Nos vinte meses subsequentes à divulgação da ICVM 531 houve administradores que aumentaram fortemente suas participações de mercado, principalmente quando o critério utilizado é o número de fundos sob administração. Na primeira comparação que se segue, na Figura 1, toma-se por base dois momentos no tempo, em dezembro de 2012, anterior à edição da norma, e setembro de 2014, oito meses após o encerramento do prazo para adequação à mesma. É exibida, para cada período, a composição do mercado de administradores pelo critério de número de FIDC sob administração. Vale ressaltar que o número total de FIDC aumentou de 368 para 415 entre as duas datas1.
Figura 1 - Composição do número de FIDC por administrador
Observa-se que dois participantes, a Sociedade Corretora Paulista (SOCOPA) e a Petra (inclui Banco Petra e Petra Personal Trader), destacaram-se como aqueles que elevaram de maneira mais expressiva o número de fundos sob sua respectiva administração, aumentando suas participações de mercado por este critério. O aumento na fatia de mercado destes dois participantes acompanhou o crescimento do número de FIDC de Factoring, segmento em que esses dois administradores têm forte participação e se posicionam de forma diferenciada.
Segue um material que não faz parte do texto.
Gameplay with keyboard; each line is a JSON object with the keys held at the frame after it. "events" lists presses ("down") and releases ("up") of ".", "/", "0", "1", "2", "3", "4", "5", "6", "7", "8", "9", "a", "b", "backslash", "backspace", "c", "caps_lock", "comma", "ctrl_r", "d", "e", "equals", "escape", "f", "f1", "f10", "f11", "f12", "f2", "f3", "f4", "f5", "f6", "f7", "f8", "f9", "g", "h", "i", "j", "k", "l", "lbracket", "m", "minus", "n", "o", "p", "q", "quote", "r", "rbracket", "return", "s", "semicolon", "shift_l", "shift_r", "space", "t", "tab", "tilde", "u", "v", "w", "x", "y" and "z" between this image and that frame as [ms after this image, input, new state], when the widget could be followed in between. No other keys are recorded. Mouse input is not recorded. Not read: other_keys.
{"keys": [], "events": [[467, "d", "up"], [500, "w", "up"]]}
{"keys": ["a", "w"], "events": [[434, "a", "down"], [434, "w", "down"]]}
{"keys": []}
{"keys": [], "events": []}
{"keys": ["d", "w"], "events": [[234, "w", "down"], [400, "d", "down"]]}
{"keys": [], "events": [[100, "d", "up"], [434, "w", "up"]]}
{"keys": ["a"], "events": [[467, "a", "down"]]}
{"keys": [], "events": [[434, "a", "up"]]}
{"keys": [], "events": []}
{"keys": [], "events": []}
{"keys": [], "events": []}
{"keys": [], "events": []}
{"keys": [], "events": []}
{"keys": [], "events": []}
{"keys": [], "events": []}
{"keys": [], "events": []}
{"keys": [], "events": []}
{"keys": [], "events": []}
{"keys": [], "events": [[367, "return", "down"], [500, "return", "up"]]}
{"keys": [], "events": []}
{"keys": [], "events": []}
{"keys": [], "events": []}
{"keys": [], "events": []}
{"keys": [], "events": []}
Ao todo, durante o período aqui abordado 42 novos FIDC de Factoring entraram em operação, dezenove administrados pela Petra e dezoito administrados pela SOCOPA. Atualmente existem 169 FIDC de Factoring em operação, sendo que, dentre estes, 70 são administrados pela SOCOPA e 56 pela Petra.
A SOCOPA alcançou a marca de um total de 93 fundos sob sua administração ao fim do mês de setembro de 2014, obtendo um aumento de 66,1% quando comparado aos 56 fundos que administrava em fins de dezembro de 2012. Dentre os componentes deste crescimento, cabe destaque para o ganho de quinze mandatos, nove deles referentes a FIDC de Factoring, e a estreia de 26 novos fundos sob sua administração. Em compensação, o banco perdeu um mandato e outros três de seus fundos foram liquidados.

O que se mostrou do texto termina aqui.